Delaware courts move to next phase in reopening, jury trials to resume

WILMINGTON — Jury trials can resume next week through a modified reopening plan announced by Chief Justice Collins J. Seitz Jr. on Friday.

The plan, effective Monday, will up the number of people allowed into court facilities to 75% capacity, increase the number of in-person staff and amount of persons allowed inside courtrooms.

According to the announcement, “COVID-19 screening at court entrances, social distancing and mandatory mask rules will remain in place, among other health safety precautions, and the use of video and audio technology is still encouraged when possible.”

Office of Defense Services Chief Defender Brendan O’Neill acknowledged a backlog of jury trials being scheduled, “will challenge the entire criminal justice system.

“It will not be an easy task, but our office is prepared to protect our clients’ constitutional rights and the health and safety of everyone participating in the court proceedings.”

The Delaware Department of Justice is ready to proceed with trials.

“We appreciate the steps that the courts have taken in the interest of public health,” said Delaware Department of Justice spokesman Mat Marshal,

“We are prepared to move forward with jury trials that were postponed, and will continue to coordinate with the courts to ensure that public health and public safety are balanced appropriately.”

Also Friday, the judicial state of emergency announced on March 16 was extended until Nov. 4. It was the seventh 30-day extension, the court said.

Additionally, Gov. John Carney formally extended Delaware’s State of Emergency declaration, urging the public to increase health and safety through wearing face coverings, avoiding large gatherings, social distancing and frequent hand washing and sanitizing.

The judicial modification will remain under evaluation in relation to ongoing COVID-19 pandemic conditions both in Delaware and nationally, Chief Justice Seitz said. The order is subject to change and the chief justice said maintaining the health and safety for all entering court facilities will remain the top priority.

Under the Delaware Constitution, the chief justice may declare a state of emergency separate from any order by the governor. In his original order, Chief Justice Seitz referenced Gov. Carney’s order covering Delaware’s emergency status.

Friday’s judicial modification came under the third of a four-phase plan. The fourth phase would resume full operations, according to the court.

Speedy trial guidelines remain suspended during the judicial emergency.

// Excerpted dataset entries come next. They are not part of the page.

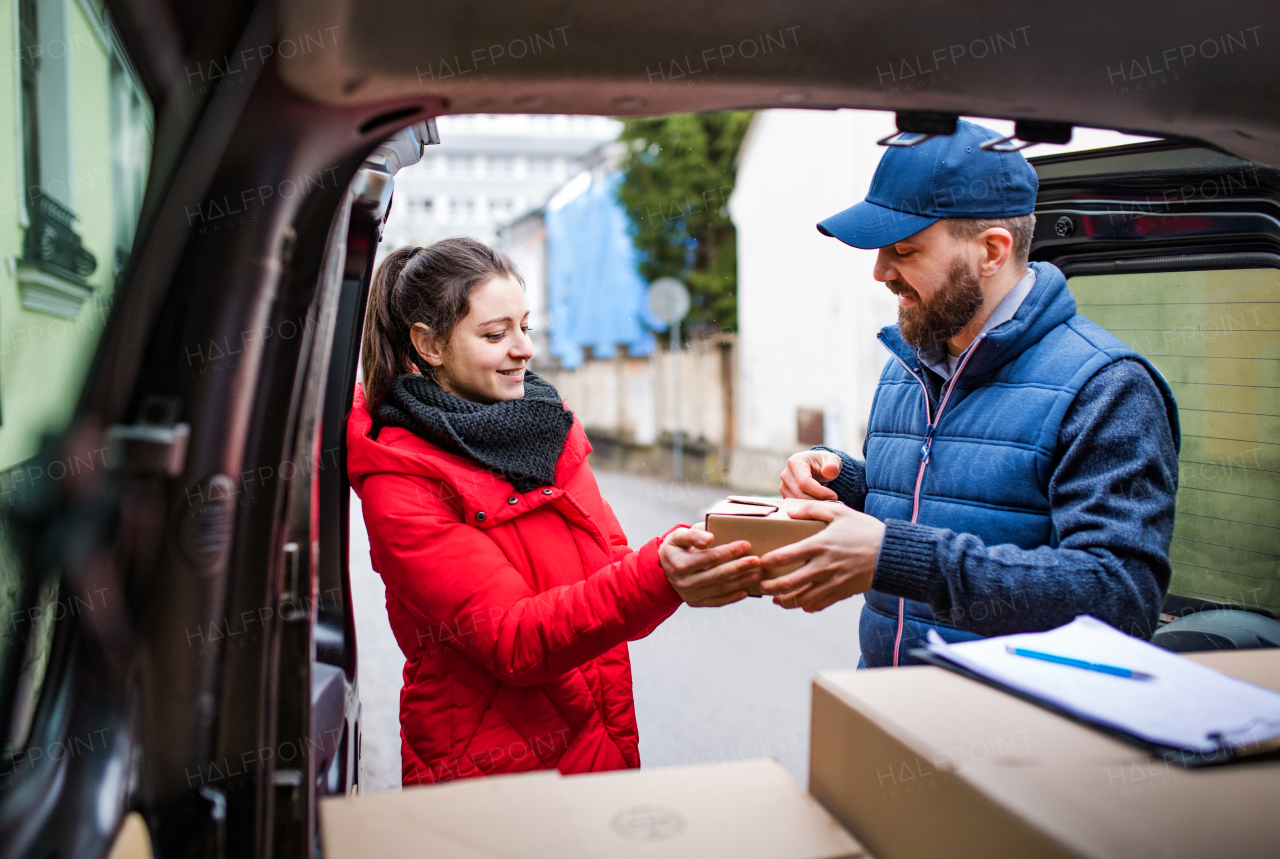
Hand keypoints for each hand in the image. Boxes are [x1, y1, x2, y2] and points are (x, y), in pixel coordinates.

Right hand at [659, 528, 760, 607]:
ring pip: (720, 589)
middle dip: (739, 567)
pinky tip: (746, 591)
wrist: (663, 569)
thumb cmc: (676, 548)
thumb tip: (710, 537)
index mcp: (680, 564)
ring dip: (740, 582)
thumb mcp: (678, 536)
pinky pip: (717, 601)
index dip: (729, 551)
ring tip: (756, 575)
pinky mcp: (695, 603)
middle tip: (757, 560)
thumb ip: (693, 535)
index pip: (710, 557)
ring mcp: (690, 595)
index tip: (746, 544)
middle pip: (718, 574)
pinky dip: (732, 597)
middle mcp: (684, 582)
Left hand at [757, 502, 884, 611]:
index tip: (760, 562)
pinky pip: (820, 604)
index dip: (769, 562)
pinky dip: (807, 606)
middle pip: (789, 583)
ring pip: (802, 599)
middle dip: (770, 587)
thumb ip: (812, 509)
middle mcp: (823, 566)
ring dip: (785, 601)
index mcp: (820, 545)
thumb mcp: (839, 512)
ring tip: (775, 600)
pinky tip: (800, 604)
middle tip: (760, 587)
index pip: (786, 556)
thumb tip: (790, 510)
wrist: (892, 553)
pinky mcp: (842, 592)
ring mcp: (833, 582)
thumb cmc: (864, 529)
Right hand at [779, 450, 841, 500]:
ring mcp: (783, 486)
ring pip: (797, 502)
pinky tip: (820, 505)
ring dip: (813, 505)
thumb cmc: (825, 463)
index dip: (820, 492)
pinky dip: (808, 508)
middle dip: (817, 501)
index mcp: (795, 462)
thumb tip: (829, 470)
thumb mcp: (833, 460)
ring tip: (828, 503)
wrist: (818, 469)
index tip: (834, 496)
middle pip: (799, 494)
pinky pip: (795, 506)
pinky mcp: (785, 496)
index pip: (804, 482)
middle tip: (833, 502)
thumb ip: (833, 464)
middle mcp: (785, 474)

The emergency order mandates that “each courthouse shall continue to provide a method, such as a Dropbox or mailing address, for attorneys and the public to fill out and file paper documents if electronic filing is not available to them.

“For such cases, the courts shall continue to provide, when practical, an email address for attorneys and the public to email paper documents which will be considered filed with the court when received.”

The latest emergency extension order and updated court operations information is posted online at courts.delaware.gov.